Kata-kata itu bagai menggempur dada Daru. “Kalau kami bersama, salah satu harus keluar dari keprajuritan. Saya tak yakin wanita berbakat seperti mbak Catra…”
“Kau tahu kenapa banyak prajurit yang menikah satu sama lain?” potong Jaka cepat. “Jadi prajurit memang hebat, berwibawa dan dipuja orang. Makanya banyak yang mendaftar. Tapi begitu mendaftar, mereka baru sadar bebannya berat dan risikonya tinggi. Walaupun katanya negeri ini makmur, tetap saja masalah selalu ada. Kalaupun ditempatkan di istana, ada saja pejabat yang rewel dan menyusahkan prajurit. Banyak yang tidak tahan. Sayangnya, kalau ingin keluar, kau harus sakit parah dan tak bisa disembuhkan, kehilangan bagian tubuh, menikah dengan sesama prajurit atau bangsawan, lalu pilihan terakhir adalah jadi gila.”
Kening Daru berkerut. “Apa Pak Jaka menduga mbak Catra ingin keluar? Kalau itu benar, kenapa dia tidak menerima lamaran lelaki lain? Bahkan dia menolak lamaran bangsawan paling kaya di ibukota.”
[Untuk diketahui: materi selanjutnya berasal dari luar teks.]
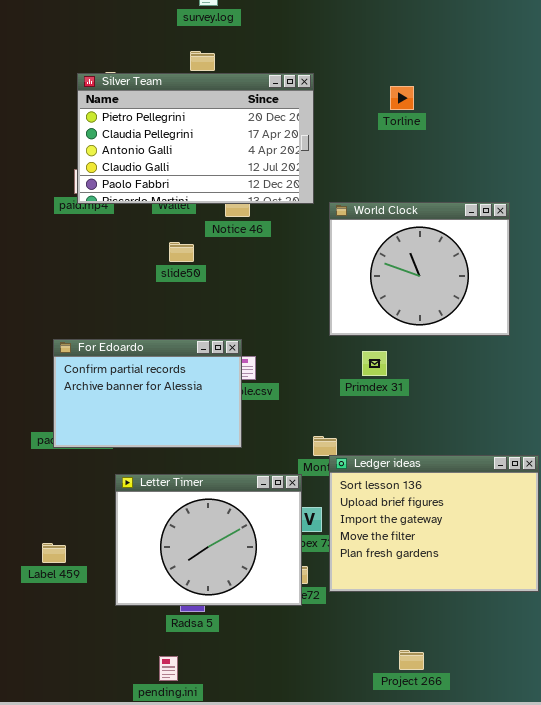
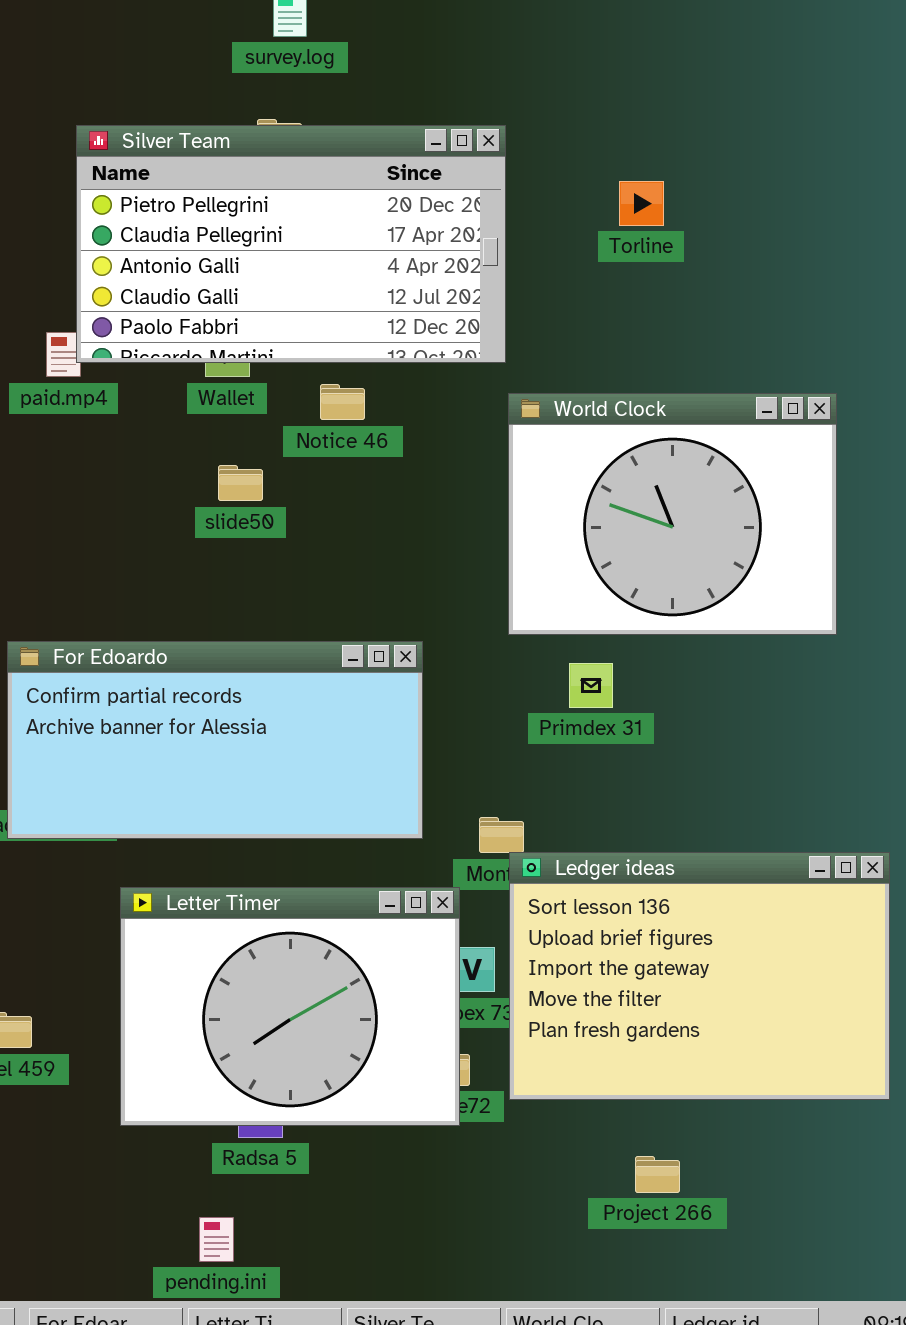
Silver Team: [77,73,314,204] -> [76,125,506,363], moved
For Edoardo: [53,339,242,448] -> [7,641,423,839], resized
Project 266: [399,650,424,670] -> [635,1156,680,1193], moved

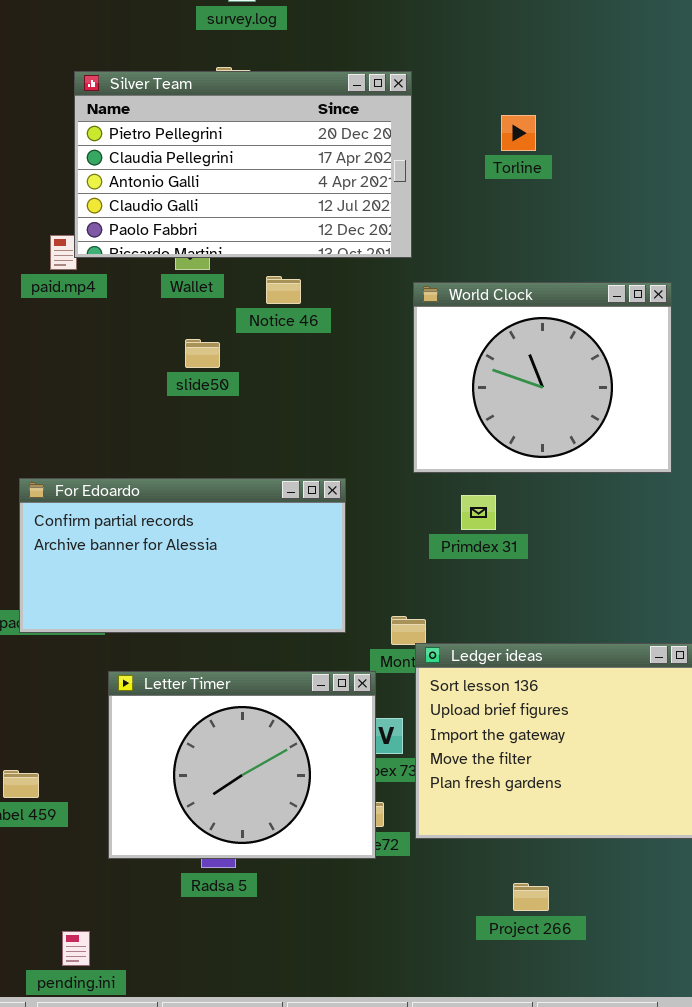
pending.ini: [199,1217,234,1262] -> [62,931,90,966], moved

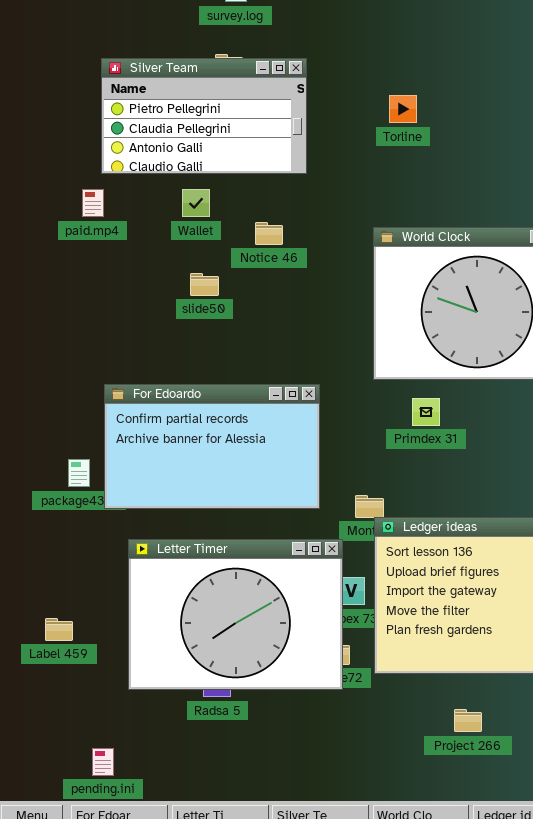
Silver Team: [74,71,412,258] -> [101,58,307,174], resized
Torline: [501,115,536,151] -> [389,95,417,123], moved
For Edoardo: [19,478,346,633] -> [104,384,320,509], resized

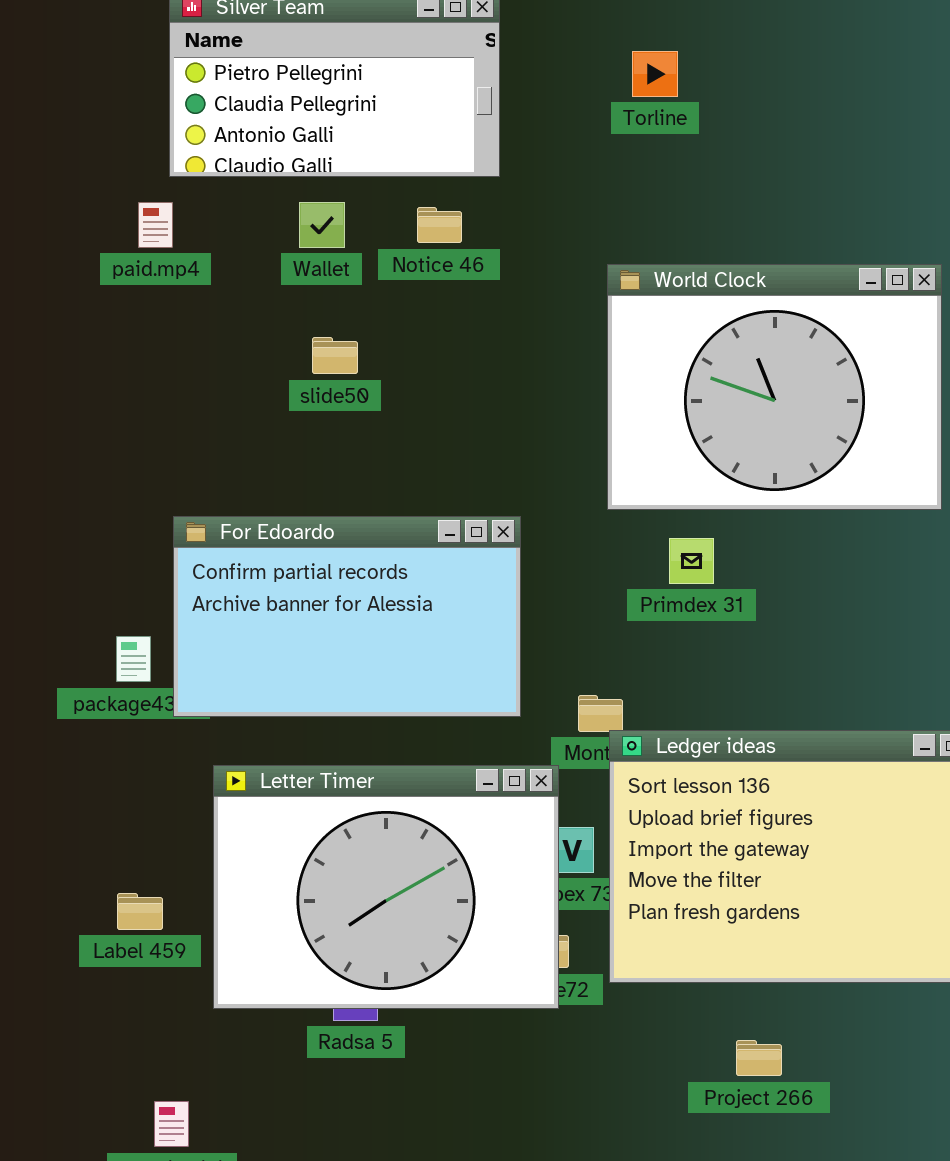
Notice 46: [255,222,283,245] -> [417,207,462,243], moved
Label 459: [45,618,73,641] -> [117,893,163,930], moved

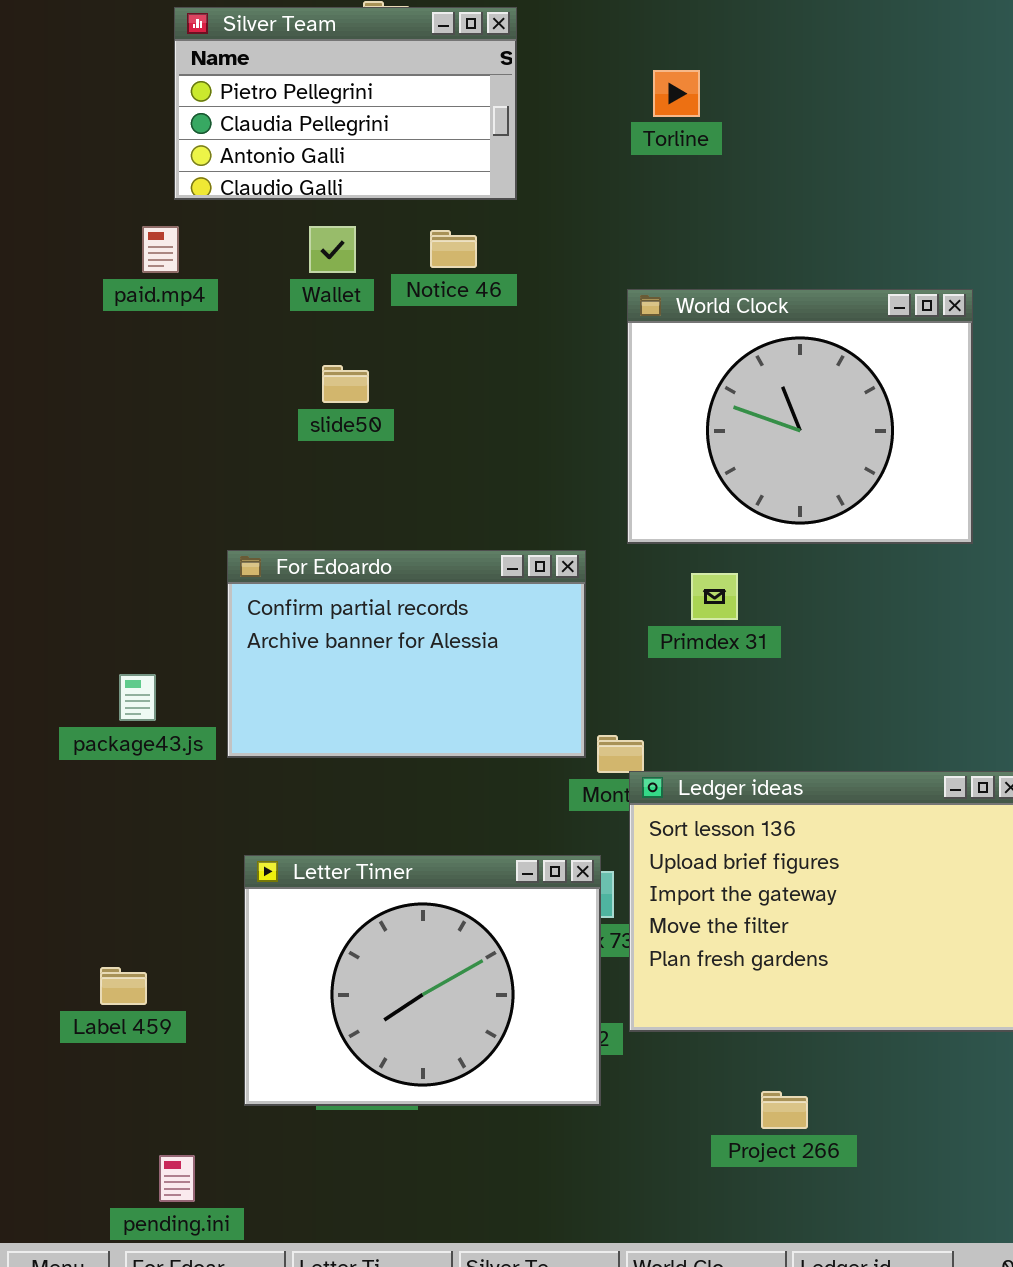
For Edoardo: [173,516,521,717] -> [227,550,586,758], moved
Letter Timer: [213,765,559,1009] -> [244,855,601,1106], moved
Label 459: [117,893,163,930] -> [100,967,147,1005], moved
“Hei, kau sampai tahu hal seperti itu. Ini artinya kau perhatian kepadanya.” Jaka menepuk punggung Daru keras-keras. “Yah, bukannya aku tahu dia mau keluar atau tidak. Tapi, dari pengalamanku, ada sebuah alasan seorang wanita menolak lamaran dari prajurit lain atau bangsawan, walau sebenarnya dia ingin keluar dari keprajuritan. Barangkali, dia menunggu satu orang tertentu untuk melamarnya.”
Jantung Daru seperti baru saja disundut sesuatu yang panas. “Apakah mbak Catra seperti itu?”
“Mana tahu kalau kau tak mencobanya?”
Daru terdiam, kembali mendapati Catra yang mengintip lewat tirai. Daru tak menduga obrolan tentang asmara yang dulu dia anggap remeh, bisa membuatnya berpikir dalam-dalam seperti ini.
[1] Sejenis penutup kepala yang terbuat dari kain.